I am a family medicine physician who had every intention of seeing patients all day, every day for 35 years and call it a day. As you know… life sometimes pivots in pretty compelling ways and it did for me when I got the call from the president of our medical group to coach and develop our clinicians. Twenty years later, I founded a company, Practicing Excellencewith an amazing group of people, who is now coaching tens of thousands of clinicians, team members and leaders to make life better for patients, those providing care, the leaders who lead and the groups they are part of.
I want to share what we have learned about the power of coaching, what makes it work and why it is the most important thing we can do as leaders. These are the essence of our learnings that now fuel a coaching approach to build an organizational mastery culture that is constantly growing the skills to connect to patients, collaborate across teams and lead to bring the best of others.
My top 10 reflections on coaching:
- The most important question to ask those who are coached is, “tell me the kind of clinician you want to become?” Having asked this question hundreds of times, there are remarkably consistent themes with most every clinician about being a trusted difference maker who partners with patients to advance their clinical care. They have a vision and hope for themselves which is often different from where they are when they begin to be coached. The coaching process is simply helping them become who they aspire to be.
- You cannot hold people accountable for an outcome or metric without the tools and development to deliver on that outcome.
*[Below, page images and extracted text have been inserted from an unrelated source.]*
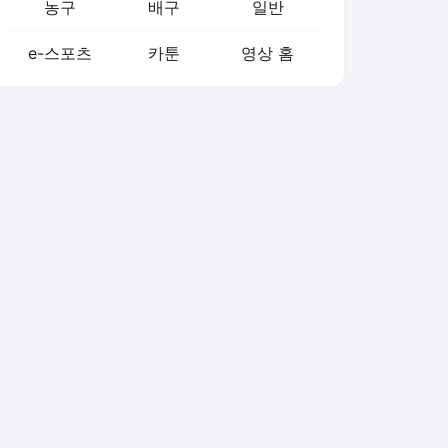
농구
배구
일반
e-스포츠
카툰
영상 홈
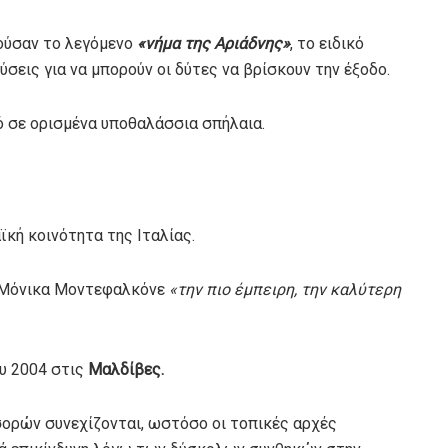
ούσαν το λεγόμενο
«νήμα της Αριάδνης»
, το ειδικό
σεις για να μπορούν οι δύτες να βρίσκουν την έξοδο.
 σε ορισμένα υποθαλάσσια σπήλαια.
κή κοινότητα της Ιταλίας.
η Μόνικα Μοντεφαλκόνε
«την πιο έμπειρη, την καλύτερη
ου 2004 στις
Μαλδίβες.
σορών συνεχίζονται, ωστόσο οι τοπικές αρχές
Data provision and attributable to individuals must come with adaptive data response with the knowledge and skills to improve.
- Coaching and development are not remediation interventions. Coaching and development work for everyone at every level and using simply for the “challenged” is a radical underutilization of a development strategy.
- Leaders should go first in the coaching process to advance their effectiveness as leaders, brought with vulnerability, curiosity and self-awareness to lead a coaching culture by example and going first to advance their abilities to bring the best of others. Nothing builds authenticity and trust more than doing what you ask others to do.
- Coaching of skills to create outcomes must map to organizational “North Star” priorities. Coaching is not random or ad hoc. It is a highly disciplined provision of skills and behaviors to manifest your vision in witnessable and measurable ways.
- The key to coaching success is the provision of simple actions that create moments of impact with those who are coached. The process of learning a skill, trying a skill, and experiencing meaningful benefit perpetuates the skill as worth doing, sustains the behavior and often creates ambassadors for learning as they share their story.
- Coaching does not have to take large investments of time. We have found a micro-learning approach, powered by app-based video coaching tips of 5 minutes per week with immediate application of new skills is consistently creating improvement for individuals and organizations. The on-the-fly coaching is preferrable for clinicians, care teams and leaders who have no spare time.
- Coaching leadership skills at the clinical micro-system level are essential for culture, talent retention, safety, patient experience and everything else we want from our health system. Coaching the skills of running small teams, creating influence and encouraging others and how to bring the best from teammates is both critical, and almost totally undeveloped in most clinicians.
- Authentic recognition of the display of a coached skill is a powerful replicator of that new behavior. Appreciation of what others do can change how they see themselves, the pride they have in their work, and the revitalizing of a tired care team member.
- The consistency of leader skills to engage care teams through mindset, listening, modeling, influence, gratitude, approachability, team intelligence is highly variant in most organizations and coaching for all leaders is essential to care for and effectively those who care for others.
Coaching works in extraordinary ways to help clinicians, teams and leaders soar, be who they aspire to be and to create tremendous pride in who they are. Our real job as leaders is to simply help those we lead be their best, and coaching may just be the most powerful way to make that happen.